Le développement d'un code de nomenclature fondé sur la nomenclature phylogénétique, le PhyloCode, débuta en 1997, mais ce code n'entra en vigueur qu'en 2020[55], avec la publication d'une monographie (intitulée Phylonyms) incluant la première série de taxons établis sous ce code[56]. Phylonyms est donc l'équivalent, pour le PhyloCode, du Systema naturae et du Species plantarum, en nomenclature zoologique et botanique, respectivement.
L'adoption de la nomenclature phylogénétique progresse de façon inégale selon les spécialités et les pays[53]. Ainsi, probablement en partie à cause des incohérences entre les rangs des taxons Aves (une classe) et Reptilia (également une classe) évoquée ci-dessus et du grand nombre de taxons emboîtés entre ces deux clades, les paléontologues travaillant sur les dinosaures mésozoïques[57] (et même d'autres reptiles mésozoïques[58] et actuels[59]) ont fréquemment recours à la nomenclature phylogénétique, allant parfois jusqu'à établir des dizaines de définitions de noms de taxons pré-existants (ce qui constitue une "conversion", selon la terminologie du PhyloCode)[60]. Plusieurs botanistes ont également adopté cette nouvelle nomenclature[61],[62]. Inversement, peu de bactériologistes semblaient avoir adopté ce système (en 2020), à en juger par l'absence de contributions dans ce domaine dans Phylonyms.

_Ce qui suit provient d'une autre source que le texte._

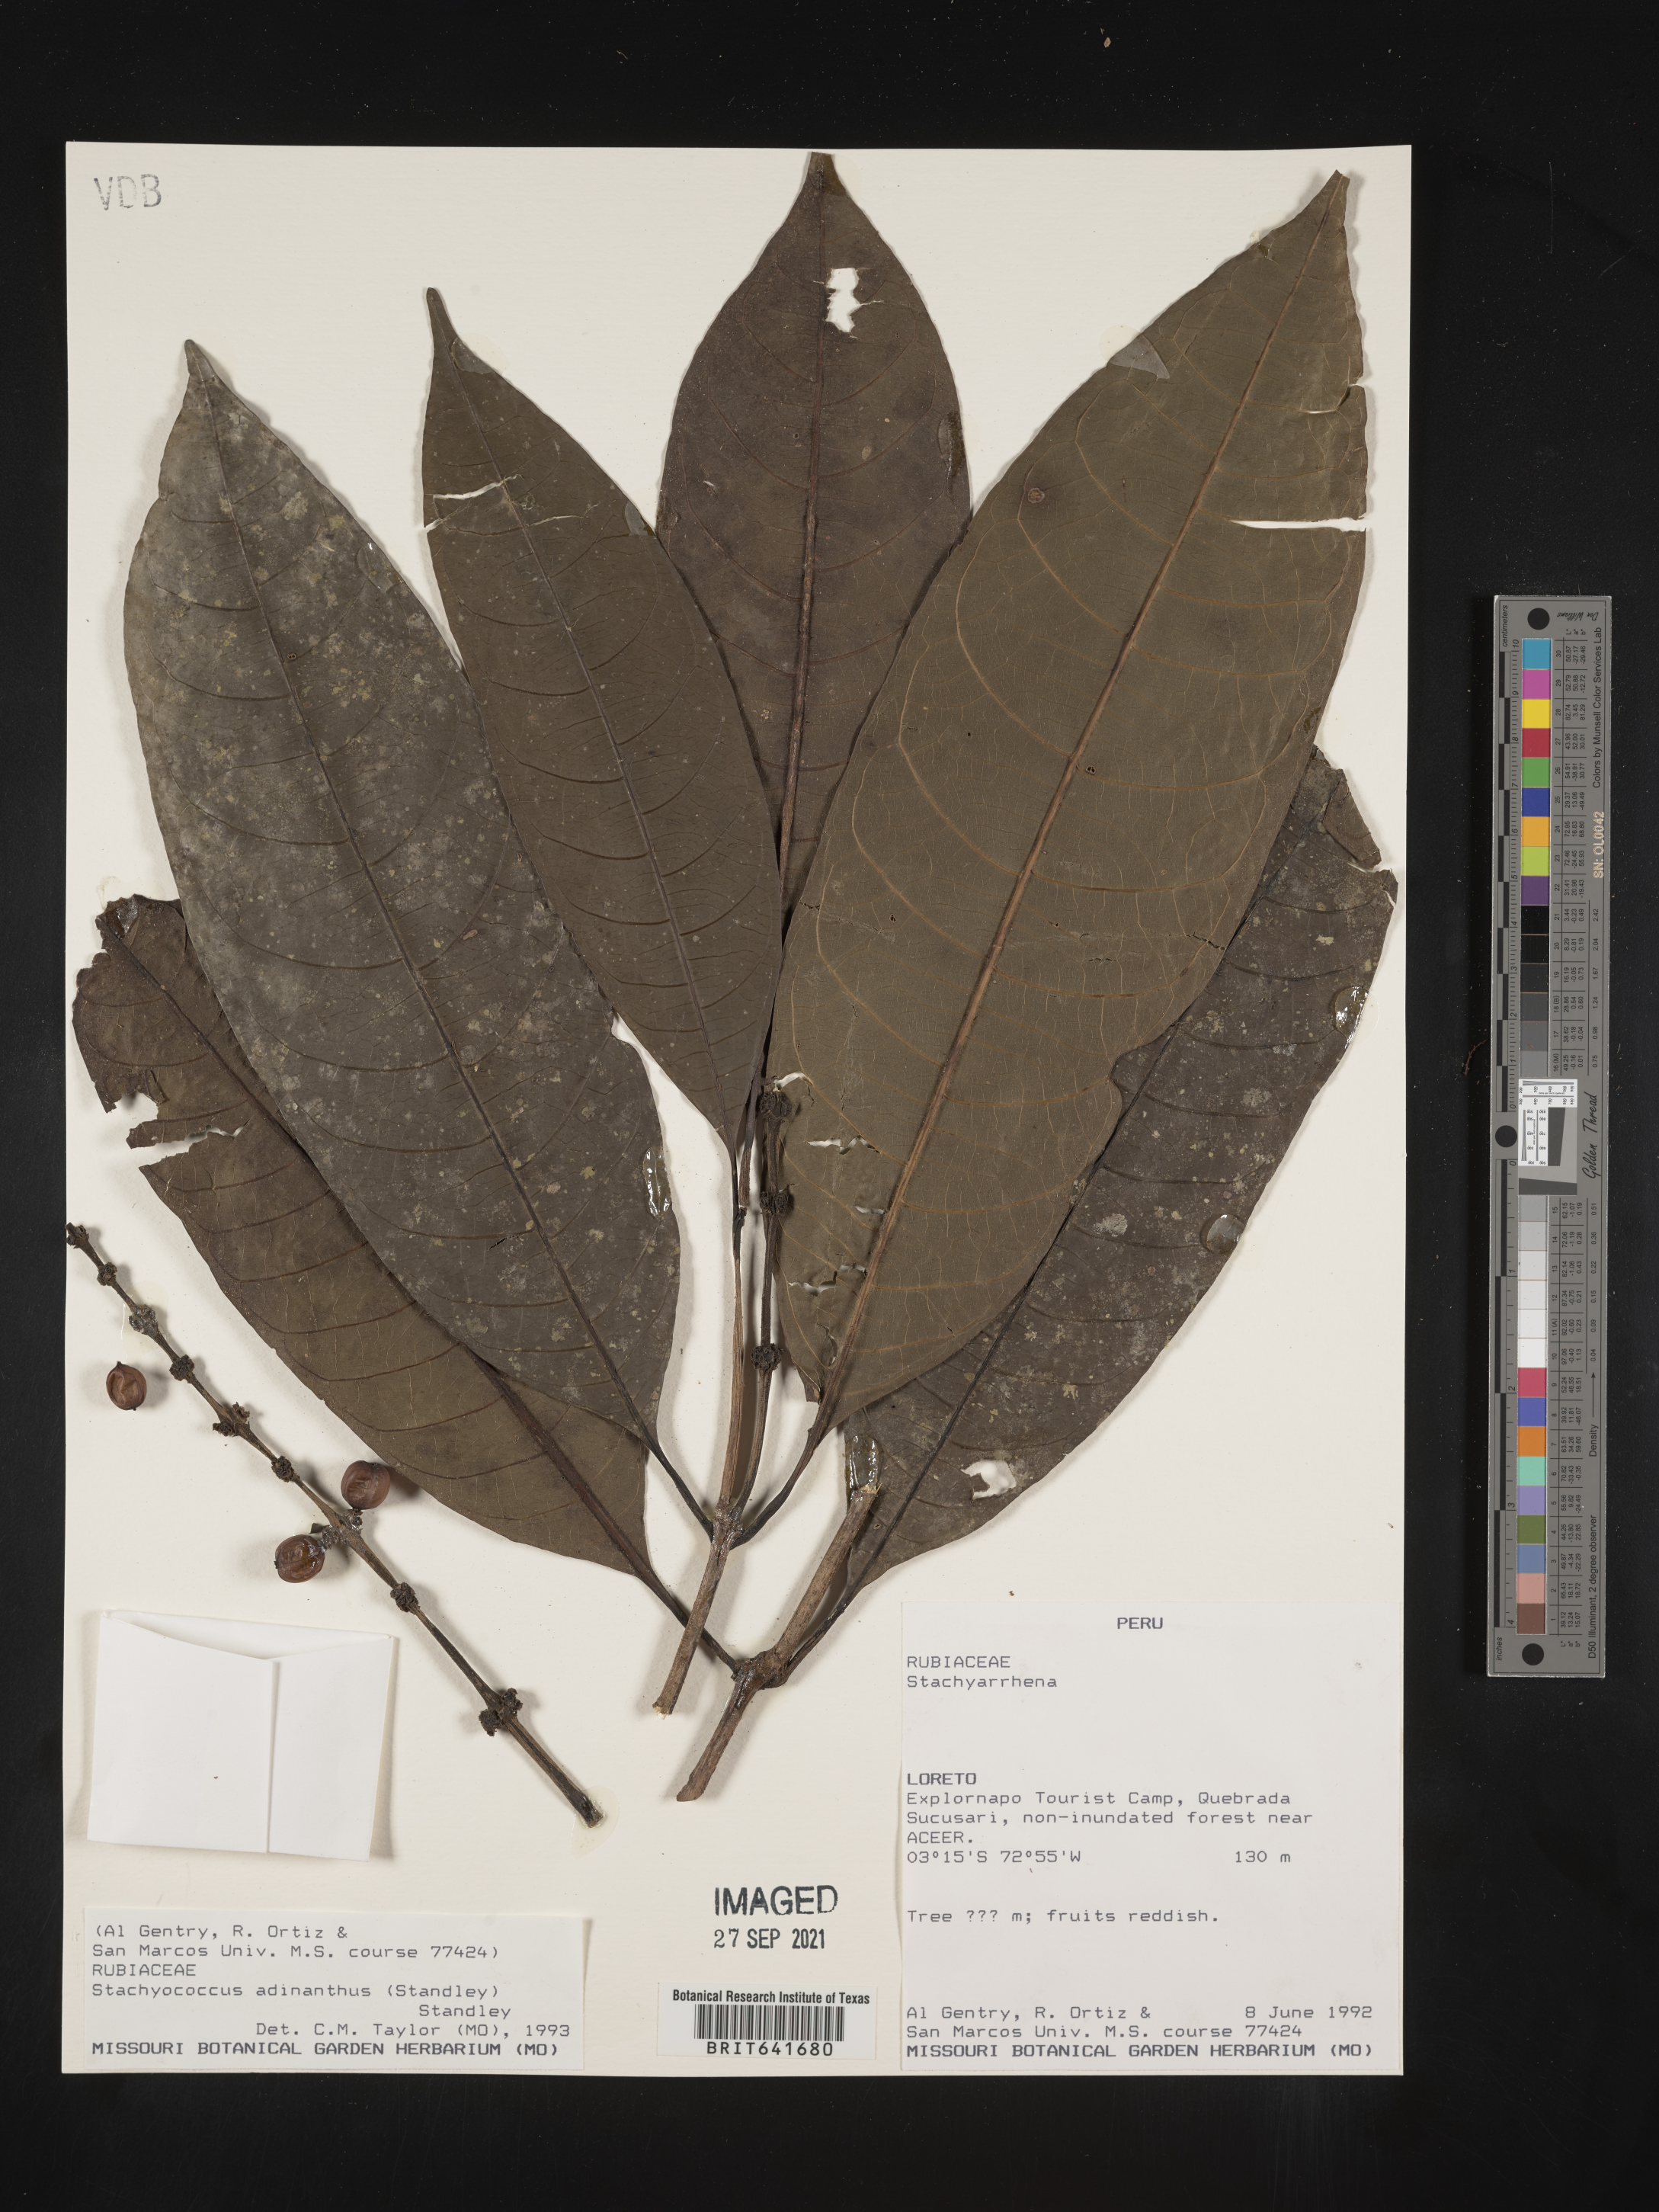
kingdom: Plantae
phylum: Tracheophyta
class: Magnoliopsida
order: Gentianales
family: Rubiaceae
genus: Carapichea
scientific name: Carapichea
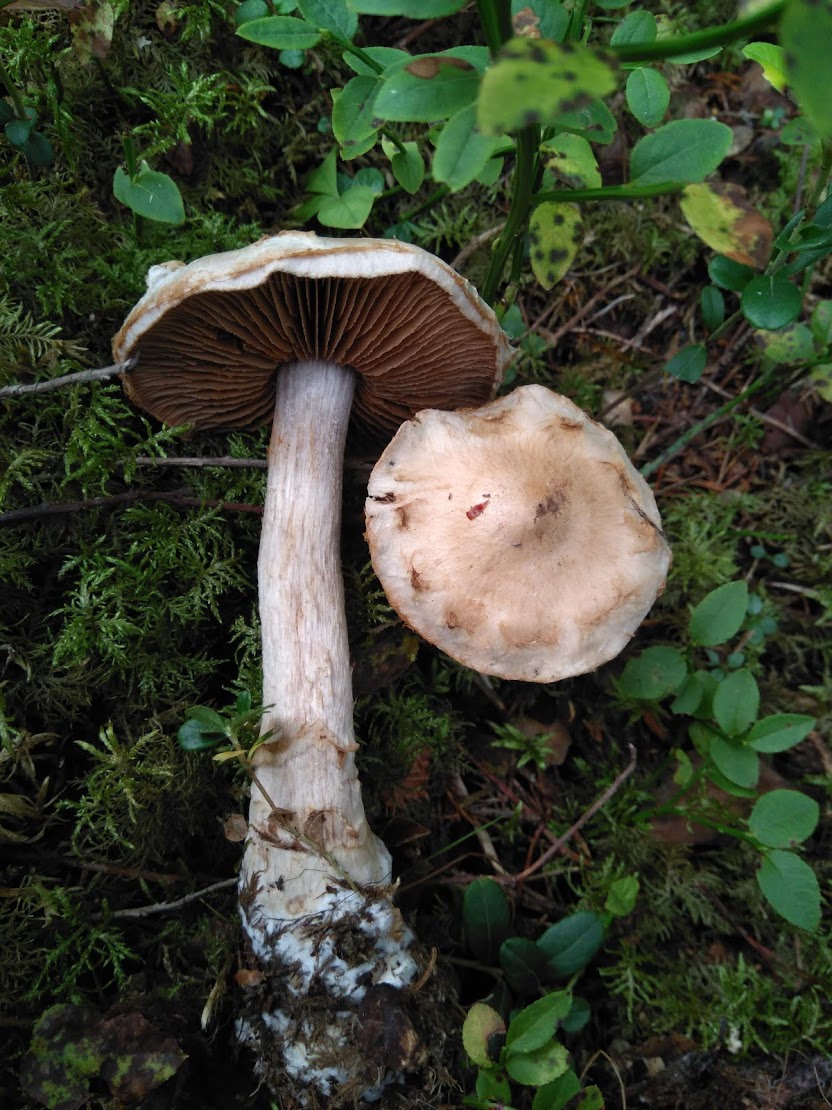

Critiques de la classification phylogénétique
D'un point de vue cladistique, la systématique évolutionniste se fonde subjectivement sur les ressemblances les plus visibles entre les espèces pour fonder les classifications, ce qui ne reflète pas correctement les relations de parenté entre espèces[5]. Cette critique est rejetée par les systématiciens évolutionnistes qui insistent sur l'intérêt des groupes paraphylétiques pour représenter correctement les processus évolutifs. Certains chercheurs, systématiciens évolutionnistes, critiquent le résultat de la classification phylogénétique car les clades ont fortement tendance à regrouper des espèces qui ne se ressemblent pas et au contraire à séparer des espèces qui se ressemblent[6]. Cela est principalement dû à la très grande hétérogénéité de la vitesse de l'évolution d'une branche à l'autre. Ce ne sont donc pas les méthodes de construction des clades qui sont remises en cause mais leur utilisation pour produire une classification formelle. Selon cette école, la classification doit non seulement refléter la topologie de l'arbre de la vie mais également les distances évolutives, ce qui revient à autoriser les groupes paraphylétiques[6].
Applications secondaires
Dans le domaine de la biogéographie, l'écologie rétrospective et différentes méthodes d'analyse régressive cherchent, en remontant dans le temps, quand les sources historiques, scientifiques et géologiques (fossiles…) le permettent, à retracer ainsi l'évolution du paysage, voire une « génétique des paysages ». On cherche alors « à établir une classification génétique des paysages actuels, à discerner les héritages et les mutations récentes, à faire la part des dynamiques forestières liées aux potentialités naturelles et des bouleversements résultant des vicissitudes historiques[63]. » Cette approche vise aussi à mieux comprendre comment les écosystèmes et paysages pourront répondre aux dérèglements climatiques attendus.